Eindimensionale Löschungscodierung behandelt alle Fragmente als gleichwertig. Die Wiederherstellung erfordert das Sammeln beliebiger k Teile und deren Rekonstruktion. Das Protokoll hat keine Präferenz – es funktioniert gleich, unabhängig davon, welche Fragmente zuerst ankommen. Diese Einheitlichkeit schafft Ineffizienz: Die Wiederherstellung kann nicht für die Netzwerktopologie oder die Geschwindigkeit des Validators optimieren.

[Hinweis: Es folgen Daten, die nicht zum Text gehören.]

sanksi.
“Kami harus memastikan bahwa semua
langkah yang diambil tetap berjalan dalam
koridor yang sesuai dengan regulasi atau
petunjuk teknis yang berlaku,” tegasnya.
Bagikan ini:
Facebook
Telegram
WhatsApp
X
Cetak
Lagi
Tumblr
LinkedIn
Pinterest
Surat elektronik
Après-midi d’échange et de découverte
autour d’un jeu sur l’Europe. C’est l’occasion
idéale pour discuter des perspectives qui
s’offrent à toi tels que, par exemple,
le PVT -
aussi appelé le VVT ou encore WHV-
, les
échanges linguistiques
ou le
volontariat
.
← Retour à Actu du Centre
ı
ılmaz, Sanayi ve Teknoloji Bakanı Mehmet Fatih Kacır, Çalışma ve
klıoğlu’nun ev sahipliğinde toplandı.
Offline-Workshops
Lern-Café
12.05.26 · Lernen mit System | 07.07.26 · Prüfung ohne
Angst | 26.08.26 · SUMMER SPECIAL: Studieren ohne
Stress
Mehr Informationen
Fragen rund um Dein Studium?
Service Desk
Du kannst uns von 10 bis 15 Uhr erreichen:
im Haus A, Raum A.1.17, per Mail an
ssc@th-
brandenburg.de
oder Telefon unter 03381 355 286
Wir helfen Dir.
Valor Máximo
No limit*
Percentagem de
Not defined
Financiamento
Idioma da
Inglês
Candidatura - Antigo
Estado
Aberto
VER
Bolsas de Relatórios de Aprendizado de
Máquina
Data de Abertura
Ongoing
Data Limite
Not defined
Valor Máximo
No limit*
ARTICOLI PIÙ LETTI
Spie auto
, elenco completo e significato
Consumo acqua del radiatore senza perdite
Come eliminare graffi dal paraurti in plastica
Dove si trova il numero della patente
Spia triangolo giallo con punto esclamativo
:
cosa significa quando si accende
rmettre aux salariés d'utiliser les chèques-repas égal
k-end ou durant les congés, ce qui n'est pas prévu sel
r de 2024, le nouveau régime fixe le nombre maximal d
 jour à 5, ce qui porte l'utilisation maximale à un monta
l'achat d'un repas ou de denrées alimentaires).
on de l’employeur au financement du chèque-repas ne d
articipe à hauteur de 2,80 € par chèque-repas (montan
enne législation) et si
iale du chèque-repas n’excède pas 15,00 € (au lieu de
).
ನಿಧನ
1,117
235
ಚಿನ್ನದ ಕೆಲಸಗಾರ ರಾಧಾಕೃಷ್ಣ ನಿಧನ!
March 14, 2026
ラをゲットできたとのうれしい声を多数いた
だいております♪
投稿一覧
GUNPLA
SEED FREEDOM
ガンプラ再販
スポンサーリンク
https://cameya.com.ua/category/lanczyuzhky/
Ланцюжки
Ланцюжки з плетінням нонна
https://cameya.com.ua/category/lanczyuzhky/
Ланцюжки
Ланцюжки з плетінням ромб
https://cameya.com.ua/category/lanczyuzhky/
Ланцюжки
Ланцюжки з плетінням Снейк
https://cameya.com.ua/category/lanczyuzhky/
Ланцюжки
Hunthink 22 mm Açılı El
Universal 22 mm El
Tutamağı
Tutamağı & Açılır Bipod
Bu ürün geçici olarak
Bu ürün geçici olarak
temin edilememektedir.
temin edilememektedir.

Wenn ein Client Daten benötigt, fordert er bevorzugt primäre Slivers an. Diese sind kleiner, erfordern weniger Berechnungen und können schneller bereitgestellt werden. Wenn primäre Slivers nicht verfügbar oder beschädigt sind, greift das Protokoll auf sekundäre Slivers zurück, die die vollständige Rekonstruktionsfähigkeit bieten. Die geometrische Struktur bedeutet, dass sekundäre Slivers an strategischen Orten existieren, die für typische Netzwerkpfade optimiert sind.

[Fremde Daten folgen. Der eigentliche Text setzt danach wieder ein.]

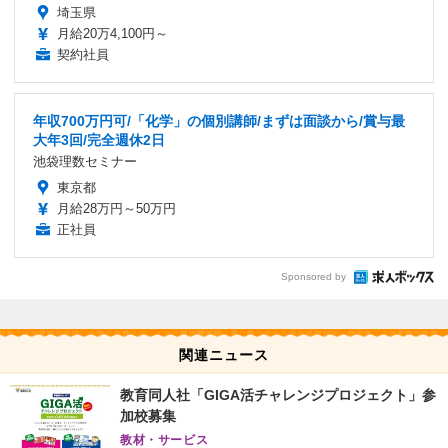
埼玉県
月給20万4,100円～
契約社員
年収700万円可/「化学」の個別講師/まずは面談から/賞与最
大年3回/完全週休2日
池袋理数セミナー
東京都
月給28万円～50万円
正社員
Sponsored by
関連ニュース
教育同人社「GIGA活チャレンジプロジェクト」参
加校募集
教材・サービス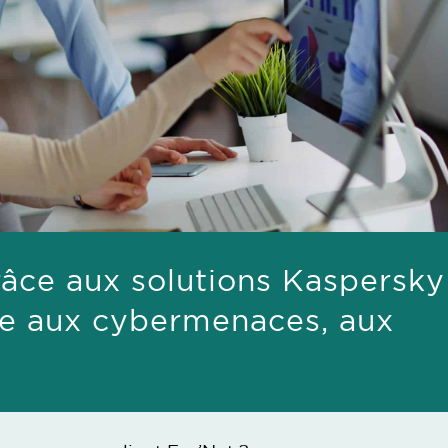
ce aux solutions Kaspersky
ace aux cybermenaces, aux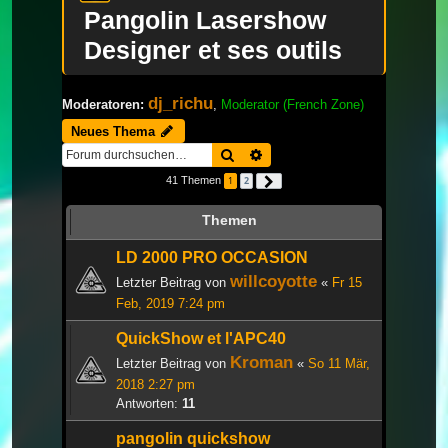
Pangolin Lasershow
Designer et ses outils
dj_richu
Moderatoren:
,
Moderator (French Zone)
Neues Thema
Suche
Erweiterte Suche
41 Themen
1
2
Nächste
Themen
LD 2000 PRO OCCASION
willcoyotte
Letzter Beitrag von
«
Fr 15
Feb, 2019 7:24 pm
QuickShow et l'APC40
Kroman
Letzter Beitrag von
«
So 11 Mär,
2018 2:27 pm
Antworten:
11
pangolin quickshow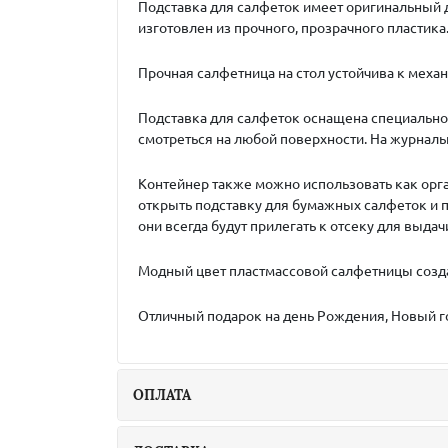
Подставка для салфеток имеет оригинальный д
изготовлен из прочного, прозрачного пластика
Прочная салфетница на стол устойчива к механ
Подставка для салфеток оснащена специально
смотреться на любой поверхности. На журнальн
Контейнер также можно использовать как орг
открыть подставку для бумажных салфеток и 
они всегда будут прилегать к отсеку для выдач
Модный цвет пластмассовой салфетницы создае
Отличный подарок на день Рождения, Новый го
ОПЛАТА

Dieser zweilagige Ansatz ist trügerisch subtil. Clients denken nie über die Unterscheidung nach – das Protokoll behandelt die Sliver-Auswahl transparent. Dennoch verbessert sich die Effizienz der Wiederherstellung dramatisch. Schnelle Wiederherstellungspfade aktivieren sich automatisch, wenn verfügbar. Fallback-Pfade aktivieren sich bei Bedarf. Das System passt sich den Netzwerkbedingungen ohne explizite Koordination an.

Die 2D-Magie ist diese einfache strukturelle Unterscheidung, die eine anspruchsvolle Wiederherstellungsoptimierung ermöglicht.